Showing posts with label peace. Show all posts
Showing posts with label peace. Show all posts

Saturday, March 7, 2009

Awakening? Peace? Truth? Freedom?

All that is conditioned is impermanent.
All emotional reactions are suffering.
All experience is empty.
To go beyond misery is peace.

The four seals, as these four lines are called, make it clear that the aim of Buddhist practice is peace. It is the end of suffering.

A prevailing myth in Western Buddhism is the maxim "know ye the truth, and the truth will make you free". This misleading Christian myth (John 8:32) can, perhaps, be laid at the door of Socrates and his followers. They envisioned an ideal world of forms in which beauty, goodness, and truth were one and the same. This sentiment has, in our age, led people to ignore the fact that the various values of a democratic society — equality, justice, freedom, etc. — often conflict with one another.

The myth is deeply embedded in the Western thought and, inevitably, has insinuated itself into Buddhist thinking in Western societies.

What leads one to embark on Buddhist practice? There is only one answer: a mind (or heart) that is not at peace. One may call the aim awakening, or freedom, or presence, but these are all misleading terms, each of them implicitly suggesting a "higher" or "truer" way of living, or being, or whatever.

We cannot know what is true. As Chuang Tzu says, "How do I know I'm not a butterfly dreaming that I'm Chuang Tzu?"

Awakening?

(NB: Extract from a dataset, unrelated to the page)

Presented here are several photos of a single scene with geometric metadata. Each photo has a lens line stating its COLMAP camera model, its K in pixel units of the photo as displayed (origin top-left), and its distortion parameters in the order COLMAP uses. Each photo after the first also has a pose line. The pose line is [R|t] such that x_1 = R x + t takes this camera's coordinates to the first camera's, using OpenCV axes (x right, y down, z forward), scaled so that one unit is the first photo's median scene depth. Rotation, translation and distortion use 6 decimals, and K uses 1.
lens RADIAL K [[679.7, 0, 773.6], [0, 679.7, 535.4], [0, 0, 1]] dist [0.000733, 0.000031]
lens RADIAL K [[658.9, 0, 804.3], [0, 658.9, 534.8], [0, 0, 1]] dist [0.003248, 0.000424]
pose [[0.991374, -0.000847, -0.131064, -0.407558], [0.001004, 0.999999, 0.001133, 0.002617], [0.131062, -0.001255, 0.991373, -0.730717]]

The best we can do, as Wittgenstein said, is to awaken to the understanding that we are asleep and dreaming.

Freedom? The more clearly one sees things, the less choice one has. The illusion of choice is actually an indication of a lack of freedom.

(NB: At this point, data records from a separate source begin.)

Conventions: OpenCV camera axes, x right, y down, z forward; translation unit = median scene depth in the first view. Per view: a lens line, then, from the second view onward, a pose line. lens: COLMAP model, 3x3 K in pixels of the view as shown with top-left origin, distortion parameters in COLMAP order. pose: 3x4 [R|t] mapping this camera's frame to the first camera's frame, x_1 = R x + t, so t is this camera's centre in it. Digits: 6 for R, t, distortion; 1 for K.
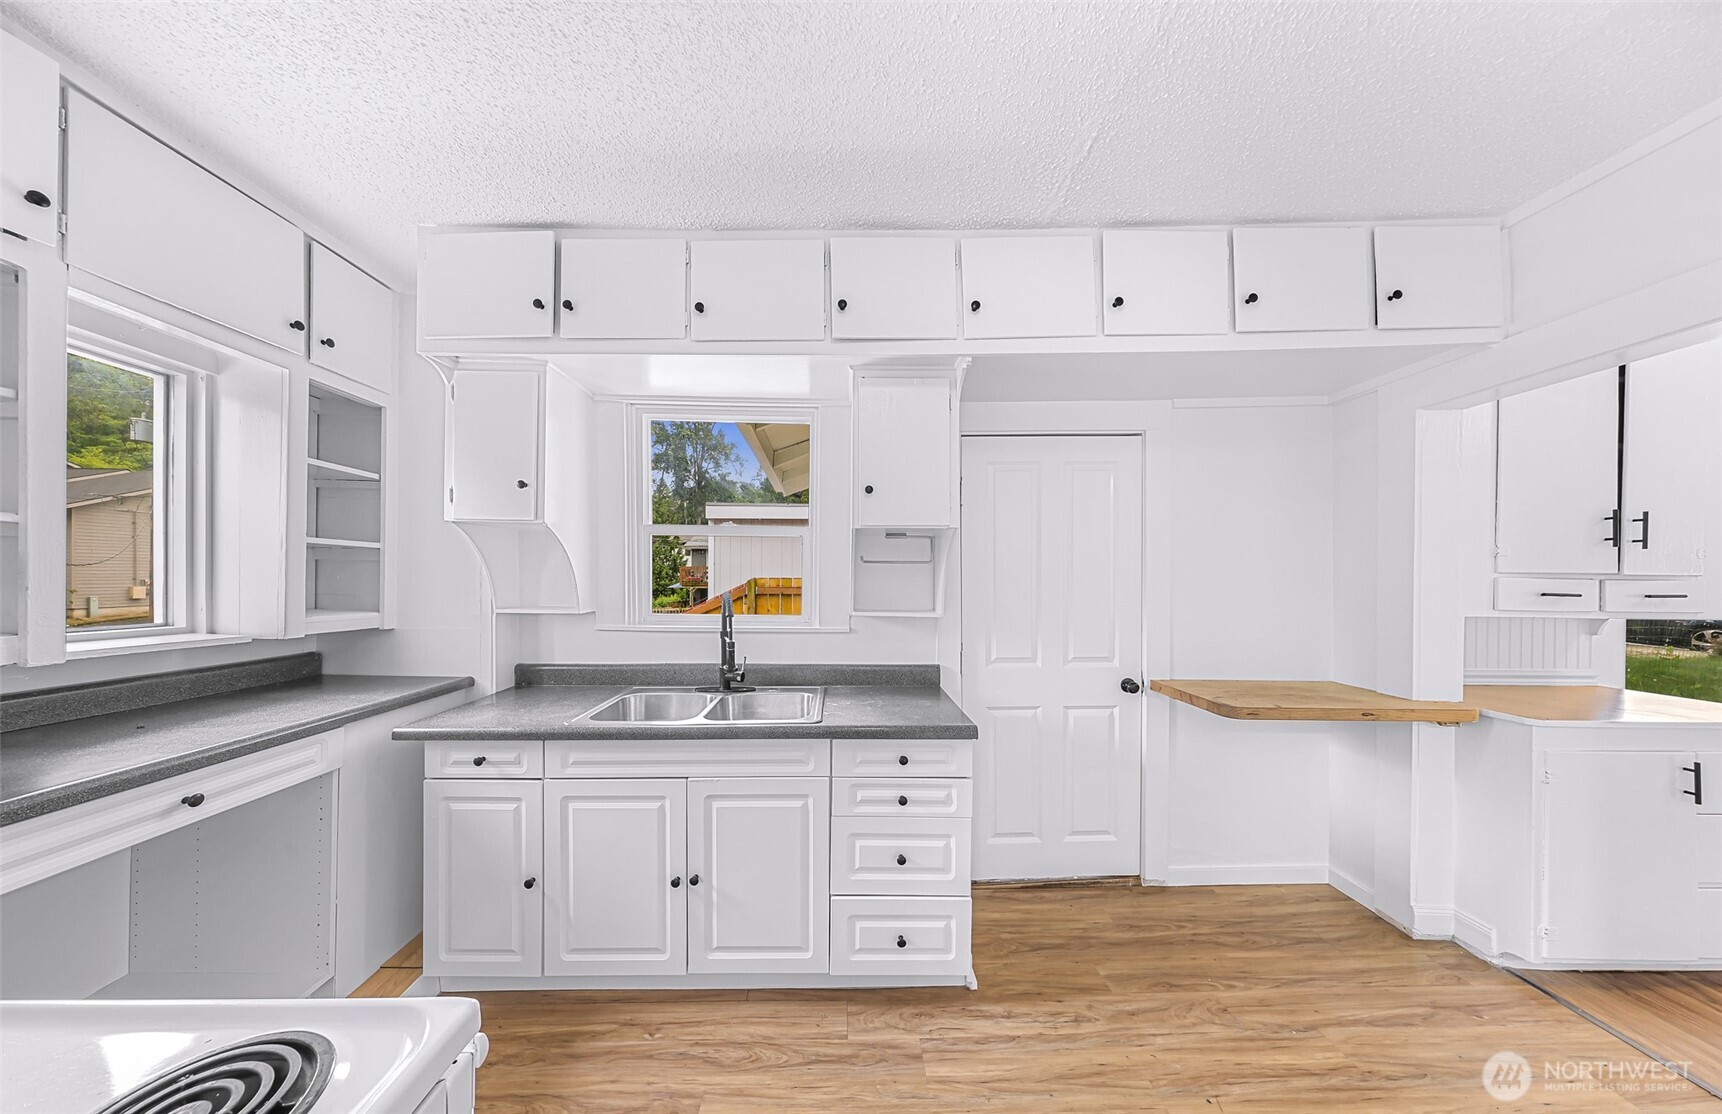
lens RADIAL K [[502.1, 0, 832.9], [0, 502.1, 580.7], [0, 0, 1]] dist [-0.005625, -0.000077]
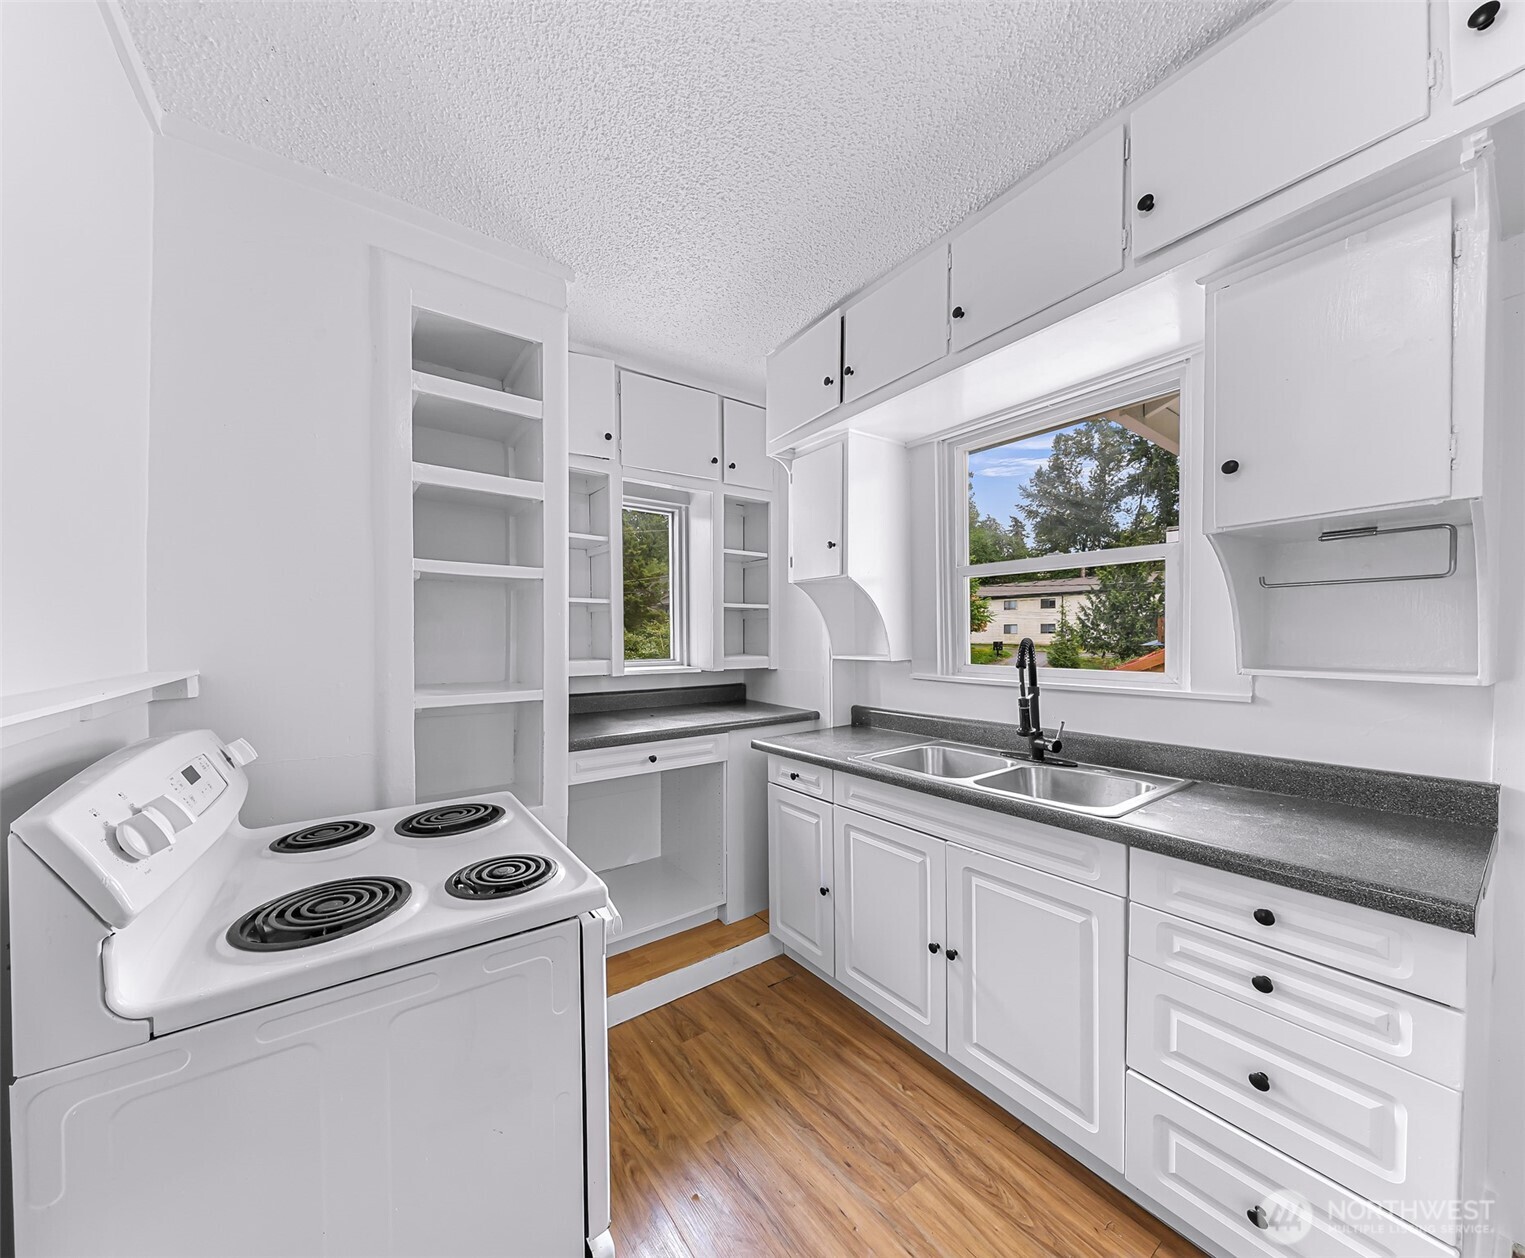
lens RADIAL K [[564.4, 0, 763.5], [0, 564.4, 651.5], [0, 0, 1]] dist [0.000101, -0.001706]
pose [[0.563419, 0.004667, -0.826158, 0.359269], [0.010547, 0.999862, 0.012841, 0.032816], [0.826104, -0.015948, 0.563292, 0.148716]]
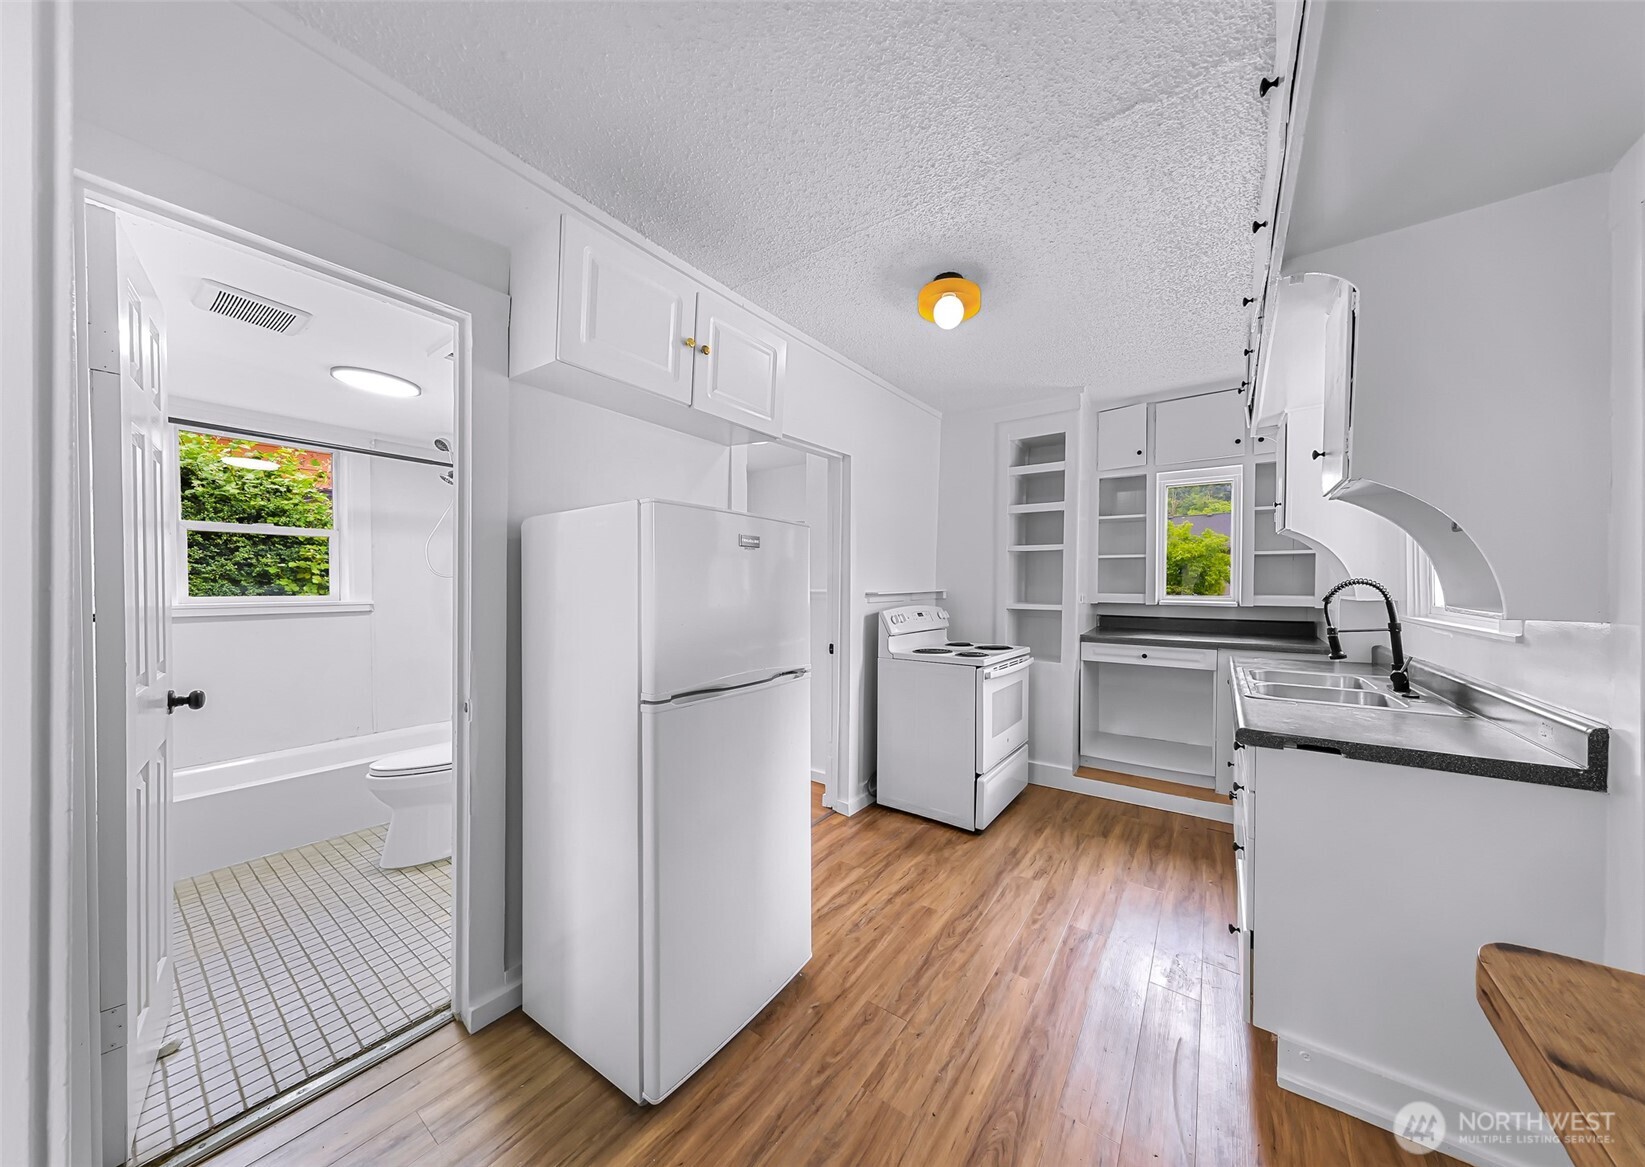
lens RADIAL K [[542.2, 0, 829.7], [0, 542.2, 590.8], [0, 0, 1]] dist [0.000200, 0.000002]
pose [[-0.612858, -0.000651, -0.790193, 1.371264], [-0.006173, 0.999973, 0.003964, 0.054574], [0.790169, 0.007307, -0.612845, 0.942720]]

Presence? When I say that I am present in a situation, I mean that I am not being distracted or torn apart by internal or external tensions, in other words, a kind of peace, no?

If you look at the actual experience that these terms refer to, you find peace, peace from the tension of not knowing what experience is, peace from the tension of feeling bound and conditioned, peace from the tension between subject and object, etc.